I got some raised eyebrows when I gawked a bit about how much the last-minute catering switch cost. Ainsley is apparently well-known among her group for wanting an enormous wedding, which I instantly realized I'm a dumbass for not realizing that yeah, that sounds like her. And I dug myself even deeper with the only excuse I could think of: saying the breakup made me not want to think about weddings for a bit. My own wedding, I clarified to Cayley before she could say anything.
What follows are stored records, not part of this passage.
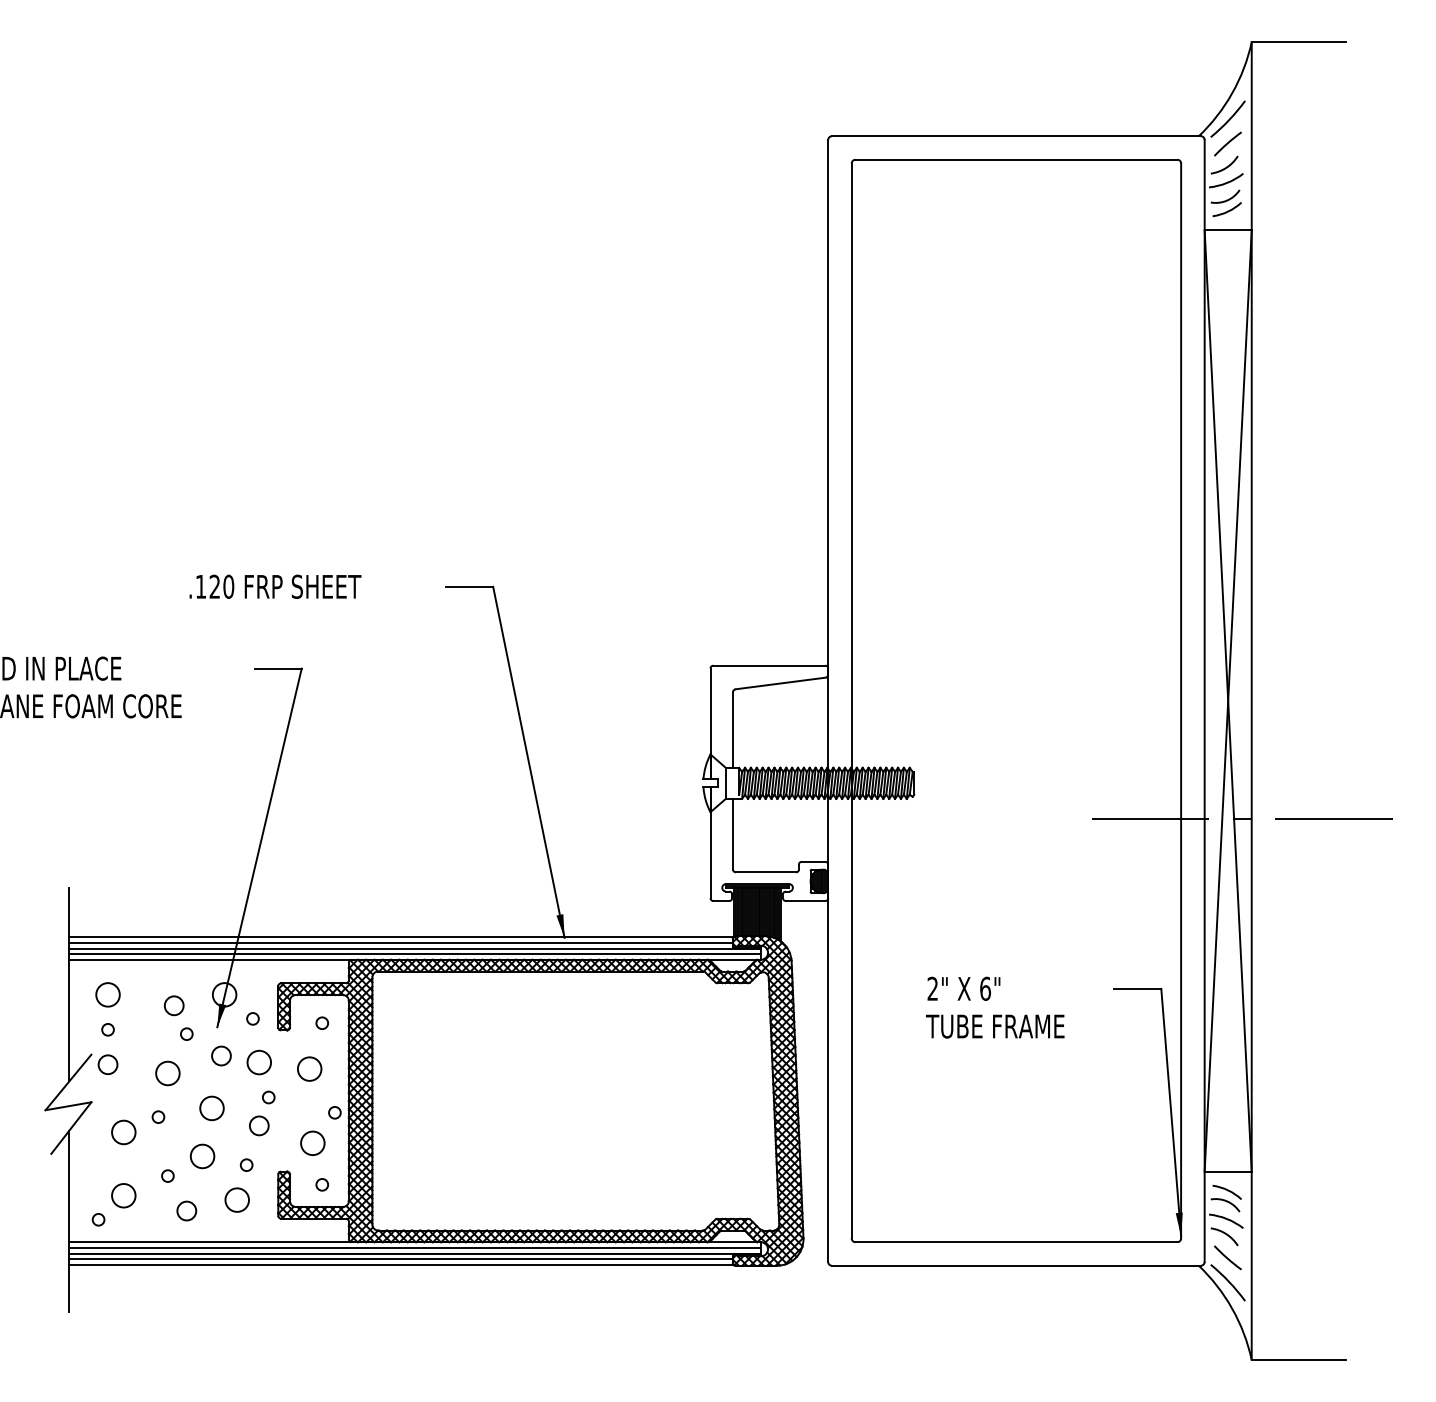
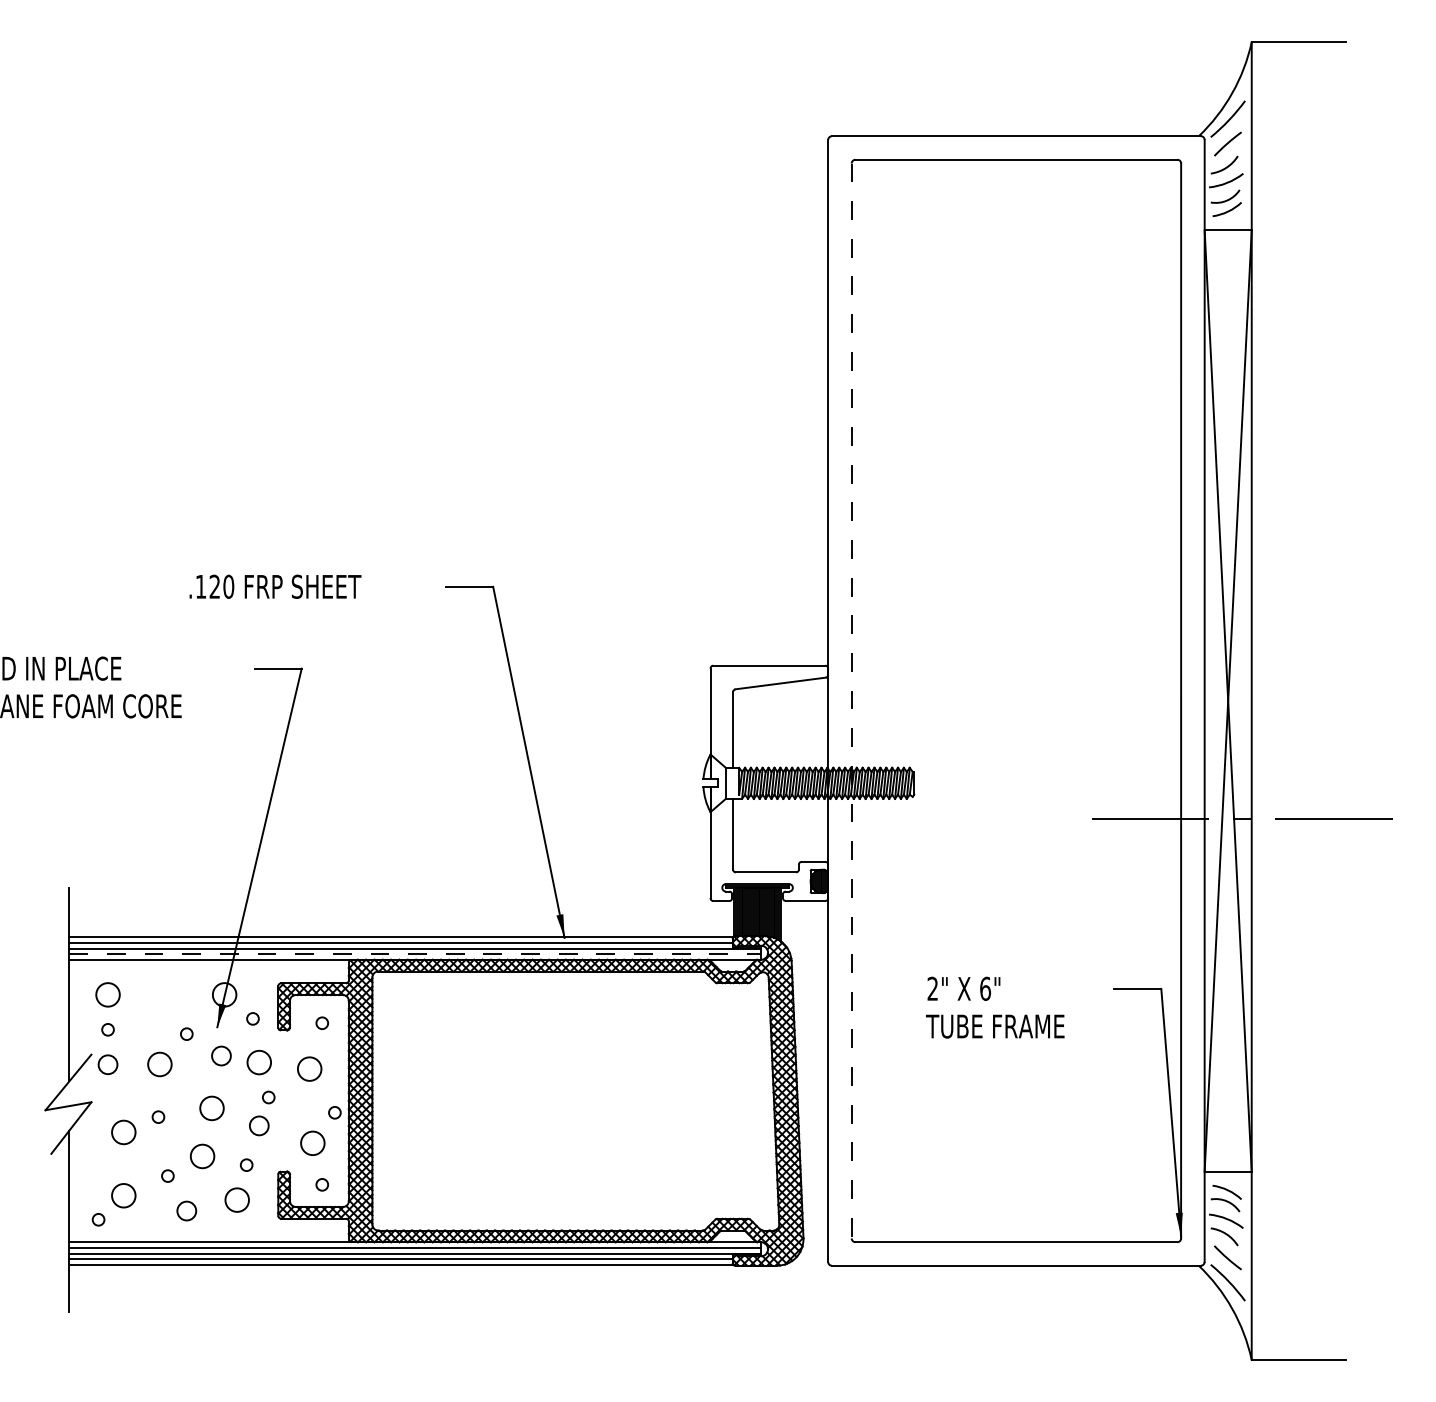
line at (851, 701): solid -> dashed
line at (415, 954): solid -> dashed
circle at (173, 1005): present -> none
circle at (167, 1073) position: (167, 1073) -> (159, 1064)
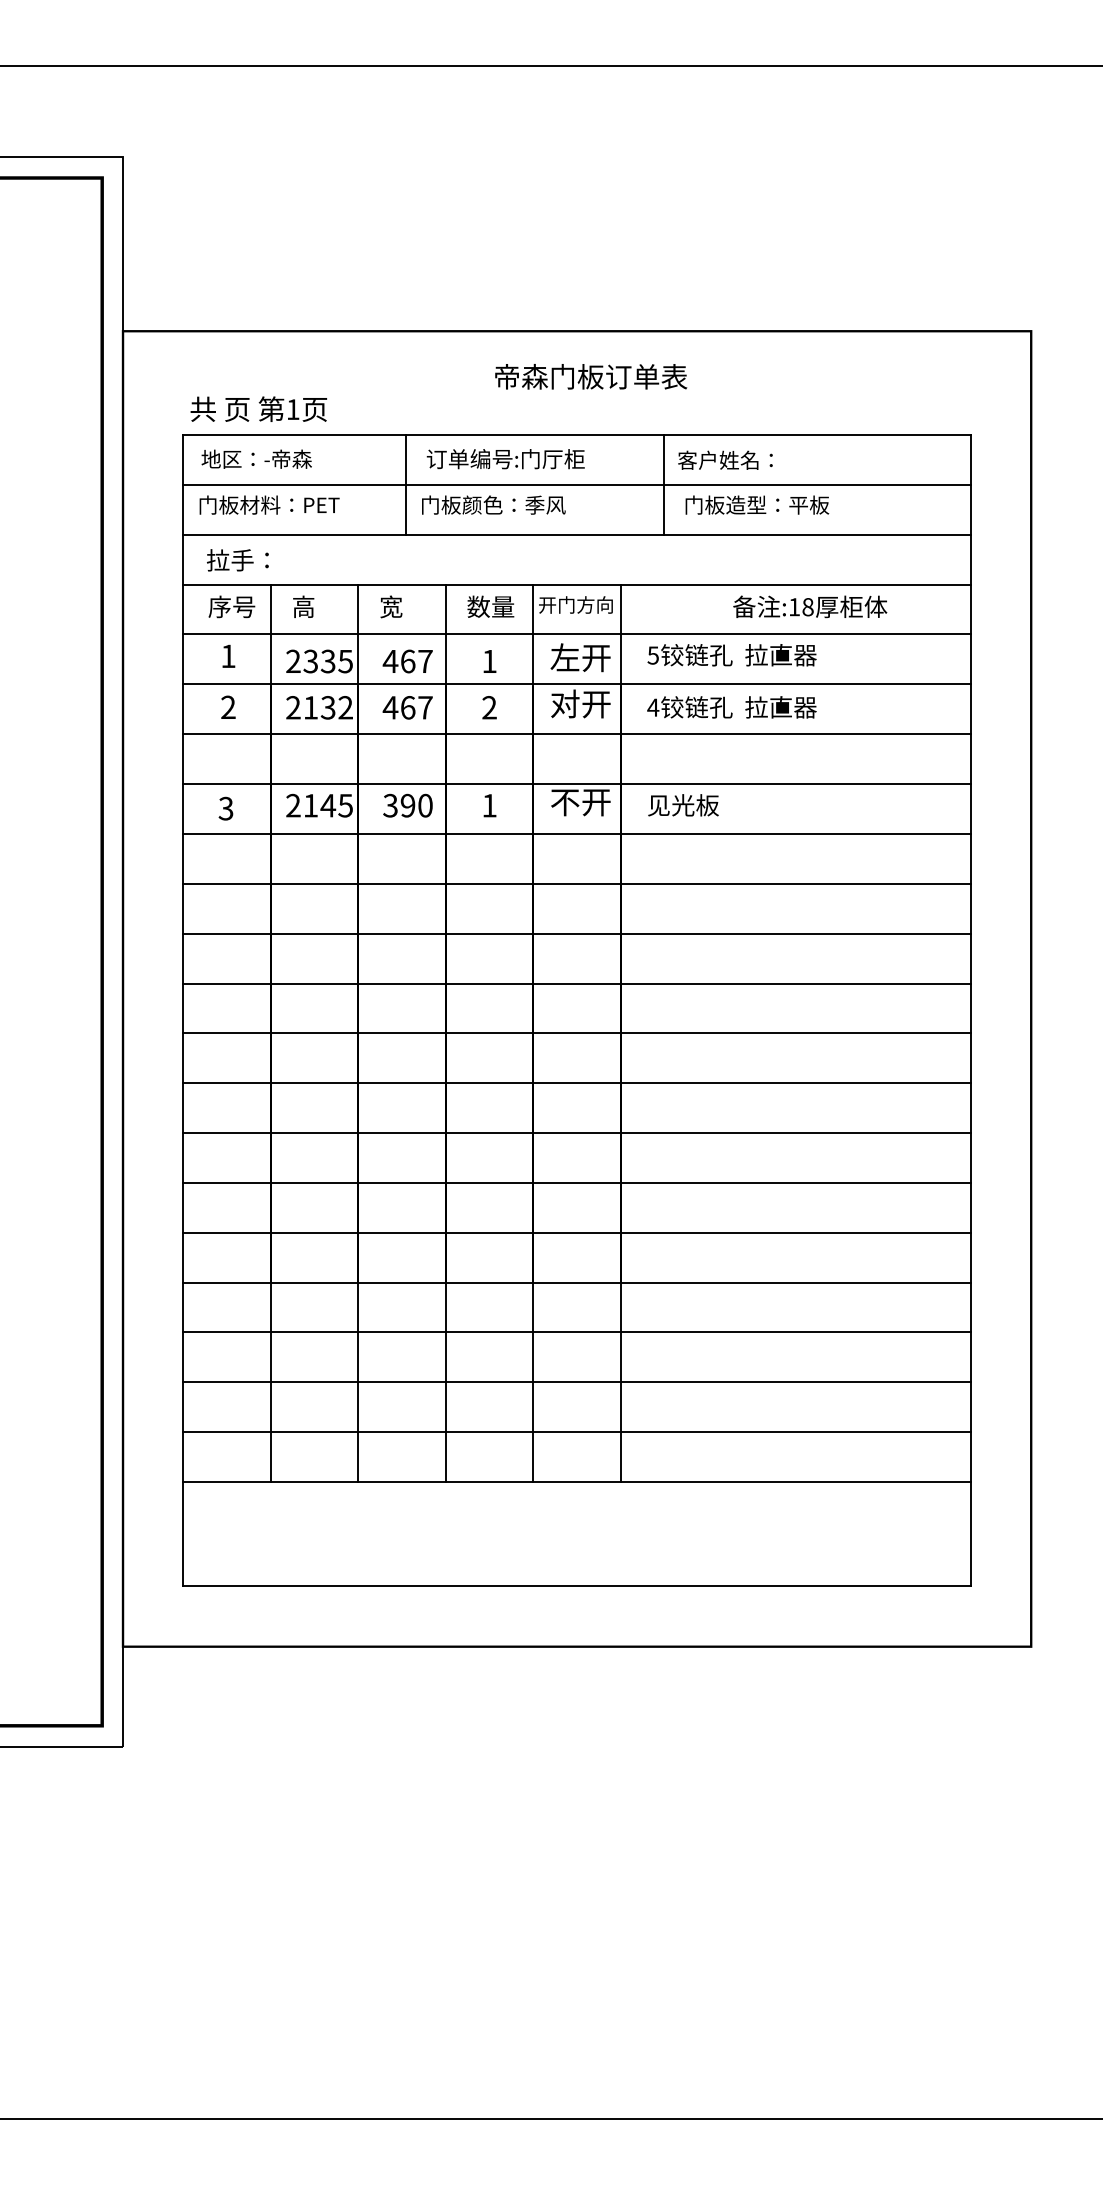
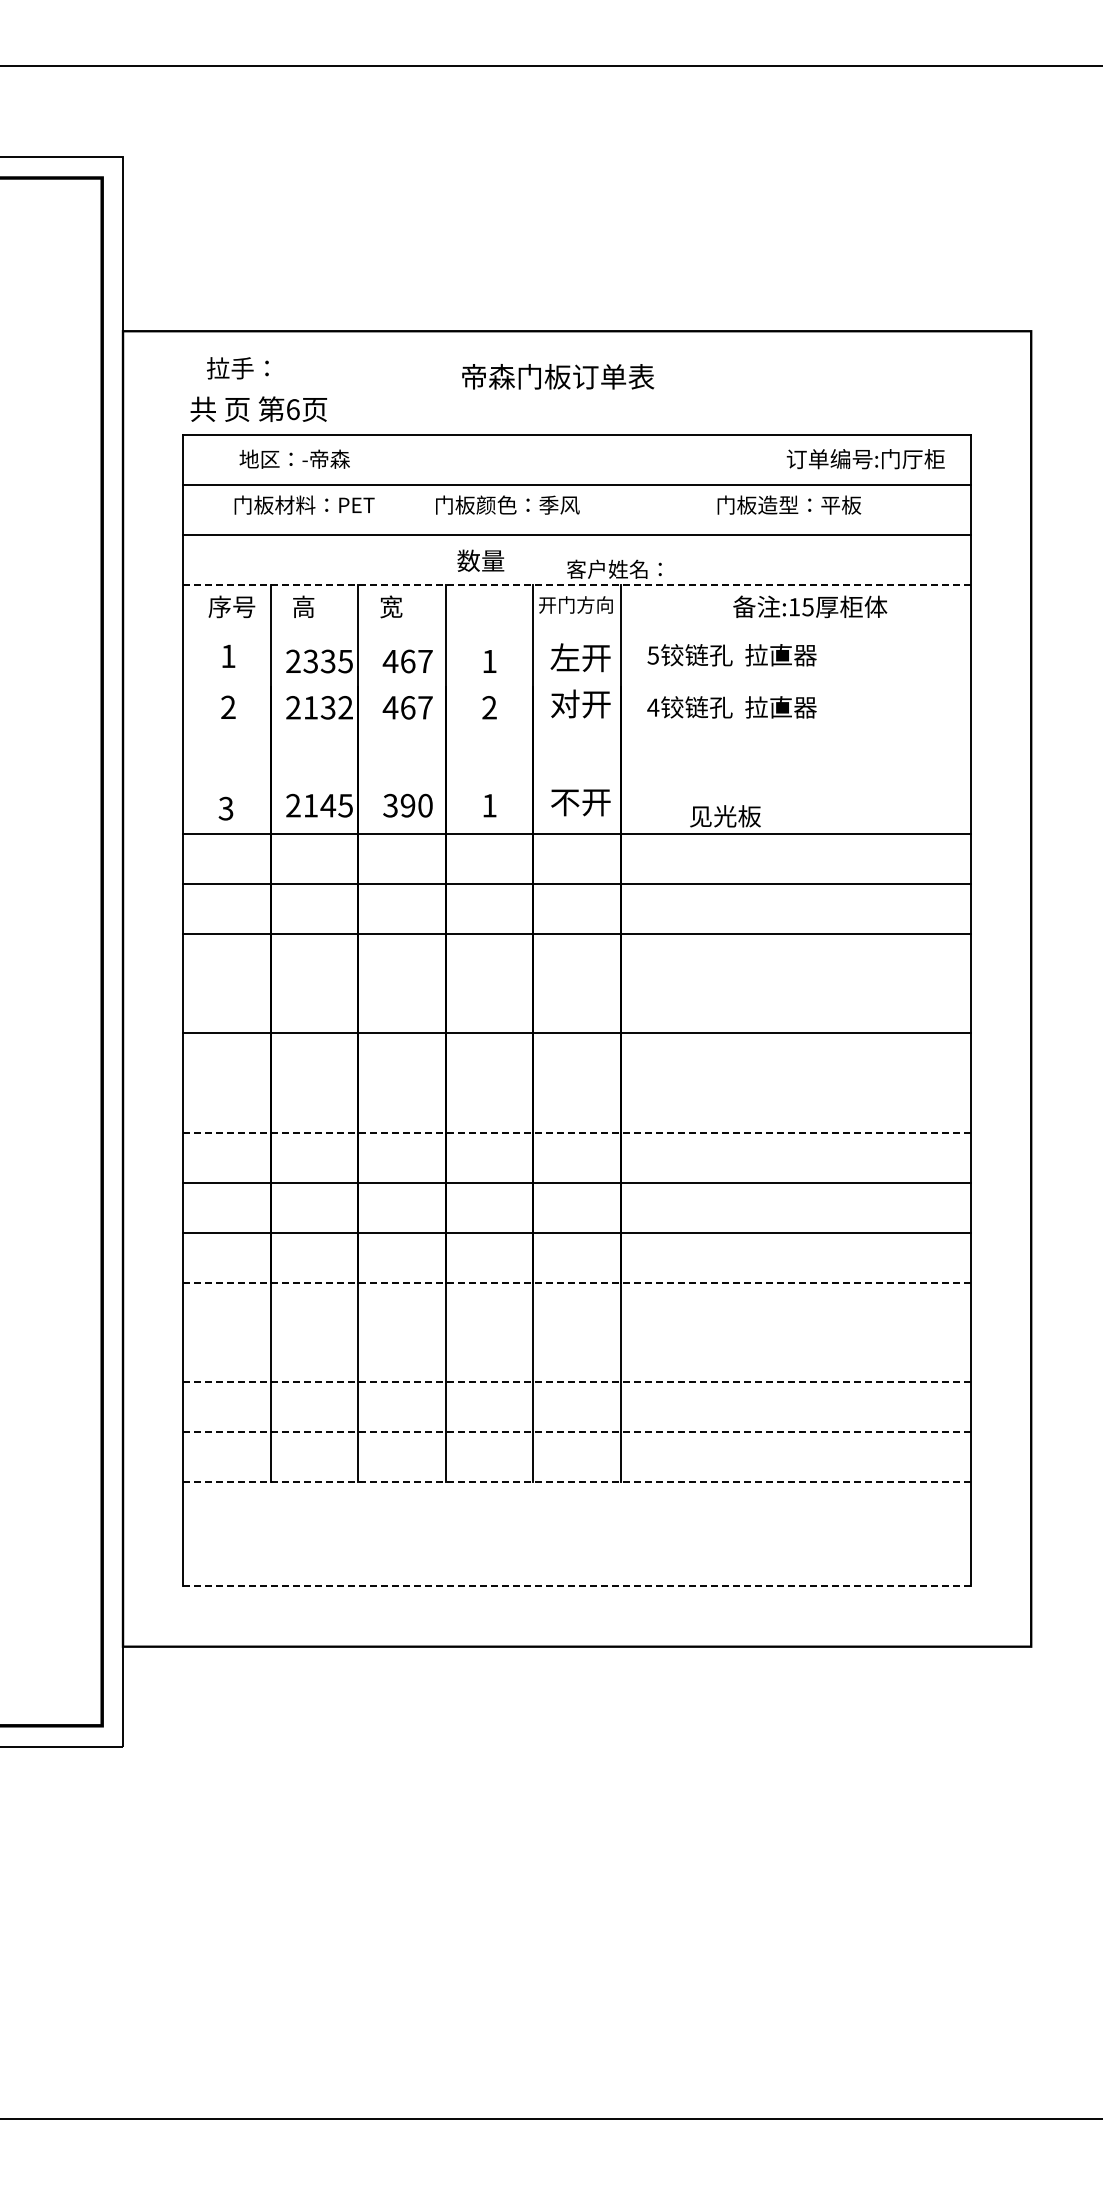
text at (591, 376) position: (591, 376) -> (558, 376)
text at (293, 409): 1 -> 6
text at (256, 458) position: (256, 458) -> (294, 458)
text at (505, 459) position: (505, 459) -> (865, 459)
text at (725, 459) position: (725, 459) -> (614, 568)
line at (406, 484): present -> none
line at (664, 484): present -> none
text at (269, 504) position: (269, 504) -> (304, 504)
text at (493, 504) position: (493, 504) -> (507, 504)
text at (757, 504) position: (757, 504) -> (789, 504)
text at (237, 560) position: (237, 560) -> (237, 368)
line at (577, 584): solid -> dashed
text at (490, 606) position: (490, 606) -> (480, 560)
text at (807, 607): 18 -> 15
line at (576, 634): present -> none
line at (576, 684): present -> none
line at (576, 734): present -> none
line at (576, 784): present -> none
text at (683, 805) position: (683, 805) -> (725, 816)
line at (576, 983): present -> none
line at (576, 1083): present -> none
line at (577, 1132): solid -> dashed
line at (577, 1282): solid -> dashed
line at (576, 1332): present -> none
line at (577, 1382): solid -> dashed
line at (577, 1432): solid -> dashed
line at (577, 1481): solid -> dashed
line at (577, 1585): solid -> dashed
"Hey. Are you... How's that going for you, anyway?" Someone asked. "Does Jaysen still try to talk to you these days?"
"...No?" That was a lie. Every few weeks that guy will text me some bottom-tier meme that I'll just ignore. Not even a "hey bby missing u u up to anything tonite?" text, just the meme. Usually a poorly cropped TikTok screenshot. But I was so eager to end this part of the conversation that I didn't even want to divulge that much.
"Uh huh. And you still don't want to, right? 'Cause I swear, if that fucking guy--"
"No. Believe me, I'm done. I don't need him in my life right now and I don't really care if he tries. I'll just ignore him." Okay. Now time to smoothly navigate my way out of this conversation. "Oh, hey Cayley, can you tell me the kind of wine you got for this? Big fan."
Everyone stared. Melissa chimed in through awkward laughter: "Ains, I've known you for eight years now, and that's the most apathetic I've ever heard you sound."
I took a sip of wine.
Somehow the conversation moved back to normal topics. But now, after a long drive home full of replaying that moment in my head on loop, I can only think: I've got a whole weekend of this.